Dalam proyeksi Sumpah Palapa posisi memayu hayuning bawono sangat strategis, karena tanpa diberi enerji Ketuhanan Yang Maha Esa dan memayu hayuning bawono niscaya Sumpah Palapa tidak sakti, suci, dan membawa berkah, yang gejalanya dapat dirasakan beberapa waktu yang lalu dengan munculnya aspirasi-aspirasi yang ingin membelot ataupun memisahkan diri dari NKRI. Mereka yang tidak mengerti sesungguhnya hanya tiru-tiru situasi luar negeri, ingin berdiri sendiri seperti Uni Soviet, dan Yugoslavia yang terpecah-pecah ke negara-negara kecil. Atau NKRI akan dirongrong oleh sejumlah orang yang ingin menyalurkan ambisi memisahkan diri, sesuatu yang rendah dan sempit itu? Mudah-mudahan kita sebagai sesama orang Indonesia yang menjunjung tinggi Sumpah Palapa akan semakin sadar dalam kerukunan, solidaritas, serta kesatuan dan persatuan NKRI yang bersumber dari nilai-nilai Ketuhanan Yang Maha Esa.
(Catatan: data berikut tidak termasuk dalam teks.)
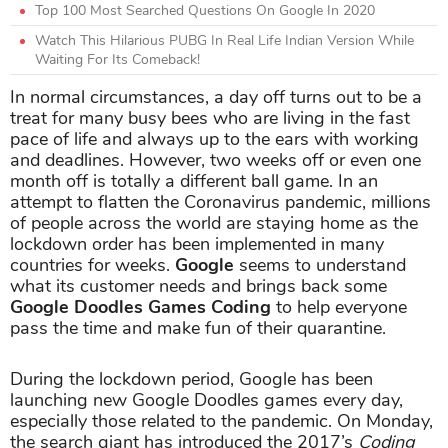
Top 100 Most Searched Questions On Google In 2020
Watch This Hilarious PUBG In Real Life Indian Version While
Waiting For Its Comeback!
In normal circumstances, a day off turns out to be a
treat for many busy bees who are living in the fast
pace of life and always up to the ears with working
and deadlines. However, two weeks off or even one
month off is totally a different ball game. In an
attempt to flatten the Coronavirus pandemic, millions
of people across the world are staying home as the
lockdown order has been implemented in many
countries for weeks.
Google
seems to understand
what its customer needs and brings back some
Google Doodles Games Coding
to help everyone
pass the time and make fun of their quarantine.
During the lockdown period, Google has been
launching new Google Doodles games every day,
especially those related to the pandemic. On Monday,
the search giant has introduced the 2017’s
Coding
* Makalah ini disajikan untuk “Seminar Naskah Kuno Nusantara dengan tema Nsakah Kuno sebagai perekat NKRI”, diselenggarakan oleh Perpustakaan Nasional Republik Indonesia pada Hari Selasa 12 Okotber 2004 di Auditorium Perpustakaan Nasional RI, Jl. Salemba Raya 18, Jakarta Pusat.